§ Assignment
Copy every line below where the string "sovrum" is found.

§ Exercise inputs
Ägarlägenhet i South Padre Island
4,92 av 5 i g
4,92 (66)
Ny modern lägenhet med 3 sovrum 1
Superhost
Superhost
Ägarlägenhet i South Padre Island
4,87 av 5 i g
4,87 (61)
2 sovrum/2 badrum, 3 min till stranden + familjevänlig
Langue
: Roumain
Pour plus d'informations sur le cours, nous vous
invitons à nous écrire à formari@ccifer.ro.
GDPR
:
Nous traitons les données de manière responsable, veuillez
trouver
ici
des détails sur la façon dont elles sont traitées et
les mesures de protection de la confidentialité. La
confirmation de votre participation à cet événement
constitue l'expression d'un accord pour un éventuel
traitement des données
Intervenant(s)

§ Result for this exercise
Ny modern lägenhet med 3 sovrum 1
2 sovrum/2 badrum, 3 min till stranden + familjevänlig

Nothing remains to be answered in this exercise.